An introduction to Generic/Framework Web Data Extraction

Bhagwati Malav
Hash#Include
Published in
4 min readMar 11, 2018

Data extraction play vital role in many applications. Web crawling can help in getting data from various sources. There are various web crawling framework available like jsoup, xsoup, scrapy, html unit etc. It again depends on the programming language which you are interested in using to build crawler. Jsoup is a java library which allow you to extract, clean and manipulate data from given html. You can extract data based on html attribute, attribute value, tag, style, text etc. It also allows you to traverse through various html element as it comes with lot of traversing methods. you can even use regular expression to get any html element. There are many real world applications where we really need to build clean collection of specific entity to get proper information on given entity. Ex. Your company sells various brands cars, handphones etc. which again depend on region and many other factors.

Let say you got a new task to do for the same. So now how should you approach to given problem ? Lets say you stay in india, and you found https://www.cardekho.com/ , and you want to build clean collections of cars based on brands and other required factors. You learnt about jsoup in your college days for some exercise, so you are excited to take up this challenge, and started writing crawling for given site. And it is going good. Customers are happy with kind of information they get on your site. After few days you started getting feedback that you are missing few attributes/specifiction, or few models on your site. You see a problem here, and you start your analysis on this, and you somehow end up browsing https://www.zigwheels.com/ which shows missing attributes, and few new car models. You are happy you found solution to given problem. So you need to again write code to crawl this site as html structure would be different here. You are done with writing crawler for zigwheels.
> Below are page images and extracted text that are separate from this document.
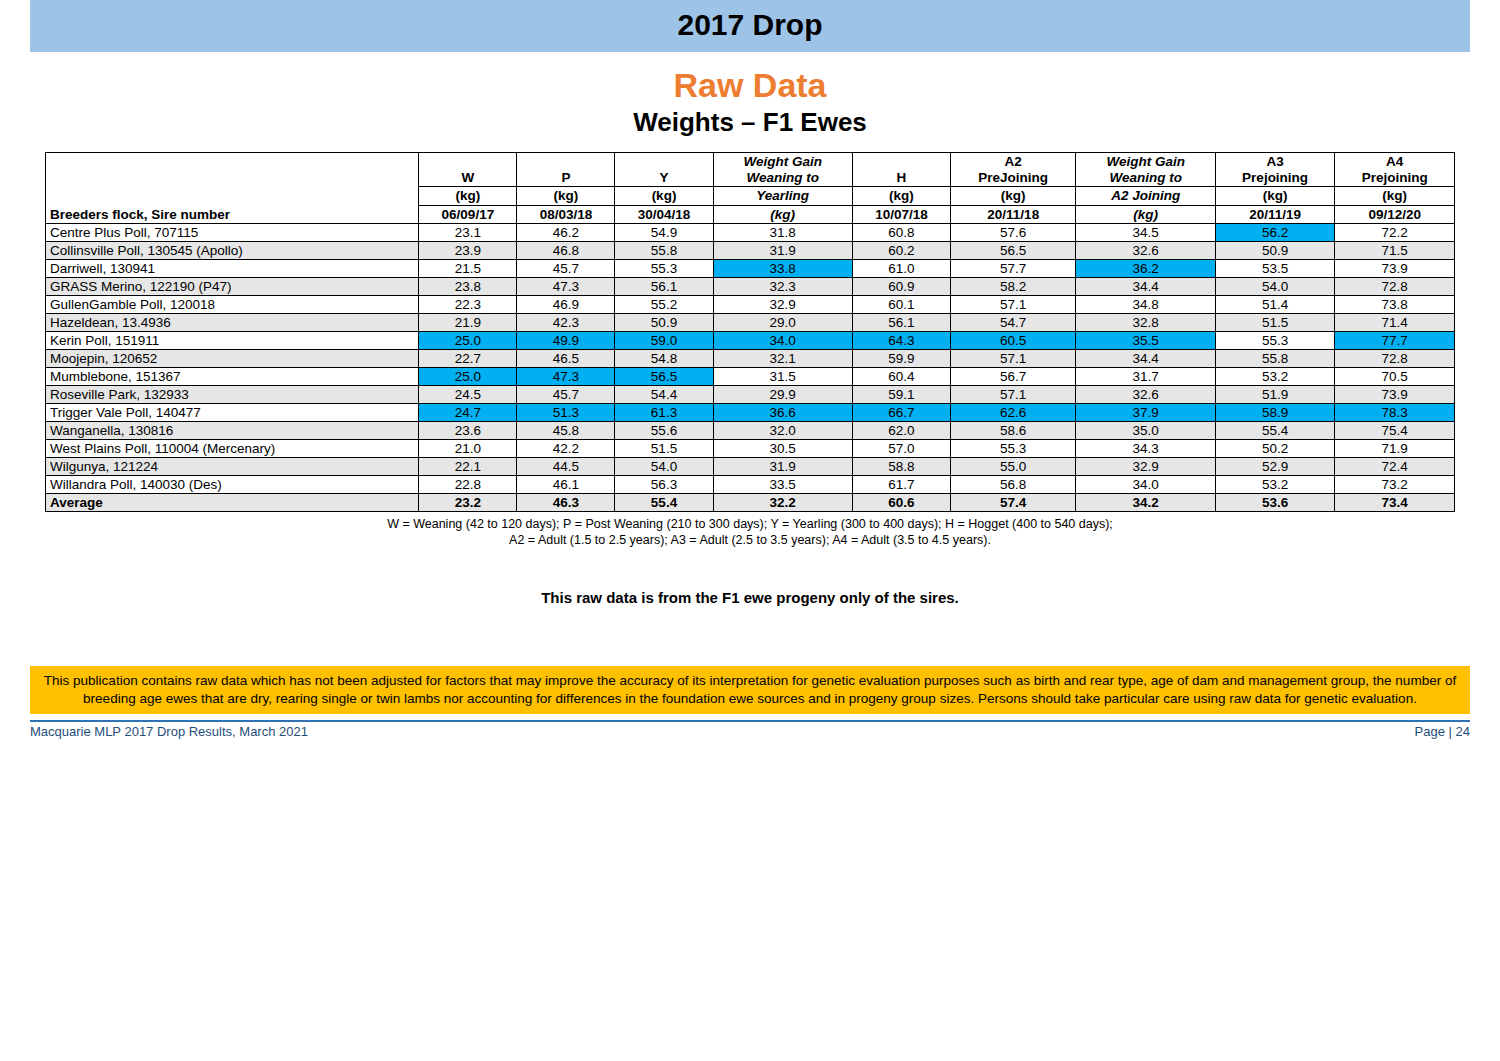2017 Drop
Raw Data
Weights – F1 Ewes
| Breeders flock, Sire number | W | P | Y | Weight Gain Weaning to | H | A2 PreJoining | Weight Gain Weaning to | A3 Prejoining | A4 Prejoining |
| --- | --- | --- | --- | --- | --- | --- | --- | --- | --- |
| (kg) | (kg) | (kg) | Yearling | (kg) | (kg) | A2 Joining | (kg) | (kg) |
| 06/09/17 | 08/03/18 | 30/04/18 | (kg) | 10/07/18 | 20/11/18 | (kg) | 20/11/19 | 09/12/20 |
| Centre Plus Poll, 707115 | 23.1 | 46.2 | 54.9 | 31.8 | 60.8 | 57.6 | 34.5 | 56.2 | 72.2 |
| Collinsville Poll, 130545 (Apollo) | 23.9 | 46.8 | 55.8 | 31.9 | 60.2 | 56.5 | 32.6 | 50.9 | 71.5 |
| Darriwell, 130941 | 21.5 | 45.7 | 55.3 | 33.8 | 61.0 | 57.7 | 36.2 | 53.5 | 73.9 |
| GRASS Merino, 122190 (P47) | 23.8 | 47.3 | 56.1 | 32.3 | 60.9 | 58.2 | 34.4 | 54.0 | 72.8 |
| GullenGamble Poll, 120018 | 22.3 | 46.9 | 55.2 | 32.9 | 60.1 | 57.1 | 34.8 | 51.4 | 73.8 |
| Hazeldean, 13.4936 | 21.9 | 42.3 | 50.9 | 29.0 | 56.1 | 54.7 | 32.8 | 51.5 | 71.4 |
| Kerin Poll, 151911 | 25.0 | 49.9 | 59.0 | 34.0 | 64.3 | 60.5 | 35.5 | 55.3 | 77.7 |
| Moojepin, 120652 | 22.7 | 46.5 | 54.8 | 32.1 | 59.9 | 57.1 | 34.4 | 55.8 | 72.8 |
| Mumblebone, 151367 | 25.0 | 47.3 | 56.5 | 31.5 | 60.4 | 56.7 | 31.7 | 53.2 | 70.5 |
| Roseville Park, 132933 | 24.5 | 45.7 | 54.4 | 29.9 | 59.1 | 57.1 | 32.6 | 51.9 | 73.9 |
| Trigger Vale Poll, 140477 | 24.7 | 51.3 | 61.3 | 36.6 | 66.7 | 62.6 | 37.9 | 58.9 | 78.3 |
| Wanganella, 130816 | 23.6 | 45.8 | 55.6 | 32.0 | 62.0 | 58.6 | 35.0 | 55.4 | 75.4 |
| West Plains Poll, 110004 (Mercenary) | 21.0 | 42.2 | 51.5 | 30.5 | 57.0 | 55.3 | 34.3 | 50.2 | 71.9 |
| Wilgunya, 121224 | 22.1 | 44.5 | 54.0 | 31.9 | 58.8 | 55.0 | 32.9 | 52.9 | 72.4 |
| Willandra Poll, 140030 (Des) | 22.8 | 46.1 | 56.3 | 33.5 | 61.7 | 56.8 | 34.0 | 53.2 | 73.2 |
| Average | 23.2 | 46.3 | 55.4 | 32.2 | 60.6 | 57.4 | 34.2 | 53.6 | 73.4 |
W = Weaning (42 to 120 days); P = Post Weaning (210 to 300 days); Y = Yearling (300 to 400 days); H = Hogget (400 to 540 days);
A2 = Adult (1.5 to 2.5 years); A3 = Adult (2.5 to 3.5 years); A4 = Adult (3.5 to 4.5 years).
This raw data is from the F1 ewe progeny only of the sires.
This publication contains raw data which has not been adjusted for factors that may improve the accuracy of its interpretation for genetic evaluation purposes such as birth and rear type, age of dam and management group, the number of breeding age ewes that are dry, rearing single or twin lambs nor accounting for differences in the foundation ewe sources and in progeny group sizes. Persons should take particular care using raw data for genetic evaluation.
Macquarie MLP 2017 Drop Results, March 2021 Page | 24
So you are again on the track. What if you get same feedback again in future as this site might not give you few other models or few attributes. Now your mind is in dilemma. You spend lot of time on analysing various sites. And you find html structure is different for each site. You discuss this with your colleagues, and trying to get right solution. So you need to make it generic, but how ?

Again you read about various extraction libraries, and xpath, css selector. but the whole point is that you can only make it generic if it is possible to find any given attribute uniquely. When i say uniquely, there should not be any dependency on order of html tag ex. td, tr, span etc. You read about css selector, xpath. You initially give it a try with xpath, but xpath might not work for you as it has again dependency on order of html tag. Ex.

For product url : https://www.cardekho.com/maruti/swift-2018 mileage attribute, you get below given xpath

Xsoup :Public static String URL = " https://www.cardekho.com/maruti/swift-2018";
String xpathMileage = "//html/body/main/section[1]/table/tbody/tr/td[1]/table/tbody/tr[2]/td/table/tbody/tr[3]/td[1]"
Document document = Jsoup.parse(URL);

String result = Xsoup.compile(xpathMileage).evaluate(document).get();
Assert.assertEquals("https://github.com", result);

if you somehow externalise this configuration, it makes your life easy as tomorrow if you find new source you don’t need to write any extra code. You just need to push configuration to external source ex. db. It works fine for you, again you started thinking it would always work. But after few days you find there are model which don’t have some attributes, and it is giving you different attribute values as order got changed. Now you need to avoid this, and get another solution. You hear about css selector from someone, and do lot of research again to make it generic.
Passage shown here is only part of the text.